The diagnosis of an anatomical location and continuity is easily achieved with 3D images reconstructed from CT images in comparison with 2-dimensional images.1 In dental implant treatment, the information obtained from 3D images reveals the form of the alveolar bone, location of the mental foramen, and location and form of the maxillary sinus. In the diagnosis of jaw fractures, bone displacement and the course of the fracture line were revealed to be excellent; however, diagnosis of small bone fragments can be unclear.4 

In this study, the 5 objects of the observation were considered to be comparatively large structures. However, the evaluations of the 3D images reconstructed from multislice helical CT images could have revealed even more detailed information.

In the 3D images reconstructed from conventional tomograms and compact CT images, the evaluation was fair in lingual cortical bone and unsure to good in buccal cortical bone. Therefore, we considered that these results might be influenced by mandibular forms, because the bone mineral density would not be largely different between lingual and buccal cortical bones. In the 3D images reconstructed from tomograms with the panoramic unit, the evaluation of tooth sockets was bad. We considered that the result was influenced by the superimposition of blurred images, which arose from anterior or posterior neighboring structures in the tomographic plane, although the nominal slice thickness of each tomogram was 1.0 mm.

Because compact CT images and multislice CT images were direct digital images with x and y coordinates, it was easy to reconstruct 3D images from them. However, in tomograms the films were converted to digital images with a CCD video camera and a color image analyzer, and then the image coordinates were standardized. In this study, tomography was repeated more than 40 times to obtain over 40 mm mesiodistally. Therefore, 3D images were not clinically reconstructed at this level.

Compact CT has some advantages compared with multislice helical CT. In compact CT, the radiation exposure of patients is relatively low19 and the machine can be used effectively in dental clinics.14 Although compact CT 3D images were assessed overall as unsure to good, the evaluation of lingual cortical bone and tooth sockets was fair to unsure. Further studies are needed to improve the quality of 3D images for utilization of dental implant treatment.

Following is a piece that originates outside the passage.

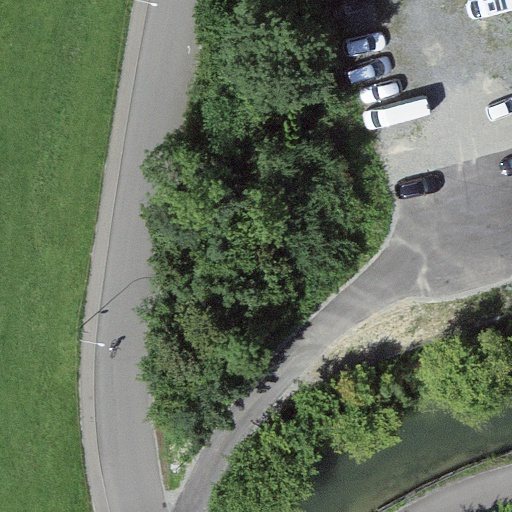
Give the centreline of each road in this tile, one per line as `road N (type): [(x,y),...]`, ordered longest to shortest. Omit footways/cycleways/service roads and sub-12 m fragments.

Three-dimensional images were reconstructed from tomograms with a panoramic unit, compact CT images, and multislice helical CT images, and the usefulness of each system was subjectively assessed for dental implant treatment. Three-dimensional images reconstructed from tomograms with the panoramic unit were assessed as fair to unsure overall, whereas compact CT 3D images were assessed as unsure to good and multislice helical CT 3D images were assessed as good to excellent. It was concluded that compact CT 3D images and multislice helical CT 3D images would be useful in dental implant treatment.